Mais qu’a-t-il pu se passer dans l’esprit d’Yvan Mayeur, bourgmestre de la capitale depuis 2013 et de Pascale Peraïta, présidente du CPAS, pour s’octroyer de tels sursalaires ? Qu’allait faire le bourgmestre d’une grande ville dans une asbl ? Pourquoi la responsable de l’action sociale estimait que cette action était en supplément de ses activités ? Des politiques hors sol.

A la présidence du parti ou de la fédération que savait-on ? Soit Elio Di Rupo et Laurette Onkelinx savaient, soit ils ne savaient pas et dans les deux cas, c’est grave. Les affaires qui minent le parti depuis Agusta-Dassault, il y a plus de 20 ans, leur ont pourtant appris à être hyper-prudent, à "screener" finement chaque élu en vue. Un coup d’œil annuel sur le site de Cumuleo suffit.
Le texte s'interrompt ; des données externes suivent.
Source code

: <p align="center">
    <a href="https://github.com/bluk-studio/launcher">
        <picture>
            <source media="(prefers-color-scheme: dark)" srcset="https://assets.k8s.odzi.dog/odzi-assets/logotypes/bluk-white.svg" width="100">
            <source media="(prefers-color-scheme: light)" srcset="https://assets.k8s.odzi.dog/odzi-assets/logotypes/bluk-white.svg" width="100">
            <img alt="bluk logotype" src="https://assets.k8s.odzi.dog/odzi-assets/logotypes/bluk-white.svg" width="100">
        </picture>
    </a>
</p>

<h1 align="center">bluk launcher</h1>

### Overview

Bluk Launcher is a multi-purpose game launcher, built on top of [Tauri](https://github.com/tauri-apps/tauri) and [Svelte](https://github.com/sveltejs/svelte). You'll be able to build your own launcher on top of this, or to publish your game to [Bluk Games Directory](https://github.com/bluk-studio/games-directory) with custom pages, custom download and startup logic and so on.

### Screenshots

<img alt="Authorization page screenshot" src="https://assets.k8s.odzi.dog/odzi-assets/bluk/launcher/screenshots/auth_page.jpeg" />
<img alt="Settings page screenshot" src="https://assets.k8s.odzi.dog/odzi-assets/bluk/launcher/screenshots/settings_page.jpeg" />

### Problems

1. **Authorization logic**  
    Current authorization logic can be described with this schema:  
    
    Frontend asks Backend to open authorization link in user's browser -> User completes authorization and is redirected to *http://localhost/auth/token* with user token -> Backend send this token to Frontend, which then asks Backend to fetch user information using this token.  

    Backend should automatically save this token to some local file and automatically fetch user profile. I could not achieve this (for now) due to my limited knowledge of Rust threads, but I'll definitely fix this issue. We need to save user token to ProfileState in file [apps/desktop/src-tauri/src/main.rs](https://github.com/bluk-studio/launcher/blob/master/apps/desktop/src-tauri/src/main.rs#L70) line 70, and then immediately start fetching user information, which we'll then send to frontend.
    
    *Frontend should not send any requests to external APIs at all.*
A tous les étages, le sac et le ressac des affaires rongent le parti ; de la Carolorégienne à Publifin en passant par ISPPC ou une grève au finish sans une asbl sociale boraine complice des agissements d’une directrice, compagne d’un cacique local en vue.

La colère de la base

Le "peuple socialiste" grogne quand il n’a pas décidé de tourner le dos au parti face à ce qu’il ressent comme une inertie.

Lors de la "rencontre participative" de samedi dernier, dans le huis-clos d’une salle bruxelloise, le président du parti a pu s’en rendre compte : la base veut des gestes forts, loin des demi-mesures ou des discours incantatoires (cf. parvenus supra). Cette base voit la déliquescence actuelle, qui a commencé bien avant Publifin. En 2010, les socialistes récoltaient encore 37% des voix en Wallonie pour 32% lors du dernier scrutin (2014), 25% dans notre baromètre diffusé fin novembre, juste avant le scandale Publifin et donc 20% des intentions de vote wallonnes en mars. Le bateau prend l’eau.

Certes, un ministre a démissionné même si finalement dans l’affaire, il apparaît maintenant comme portant assez peu de responsabilités. André Gilles, exclu du parti, reste actif chez Nethys et Stéphane Moreau qui a préféré quitter le navire, demeure soutenu par les socialistes d’Ans.

La nouvelle affaire du Samusocial bruxellois pourrait être l’affaire de trop, celle qui risque de ramener le PS d’ici au niveau de son homologue français.

"Il y a un manque de renouveau au Parti socialiste", constatait récemment Paul Magnette.

De son côté Elio Di Rupo estime quant à lui qu’il dispose de la légitimité nécessaire pour entreprendre ce renouveau. La base doute, elle lui a fait comprendre et réclame des mesures fortes immédiates.

Les chaloupes ne sont pas encore à la mer, mais le bateau socialiste prend dangereusement de la gîte, sans boussole dans la tempête des affaires.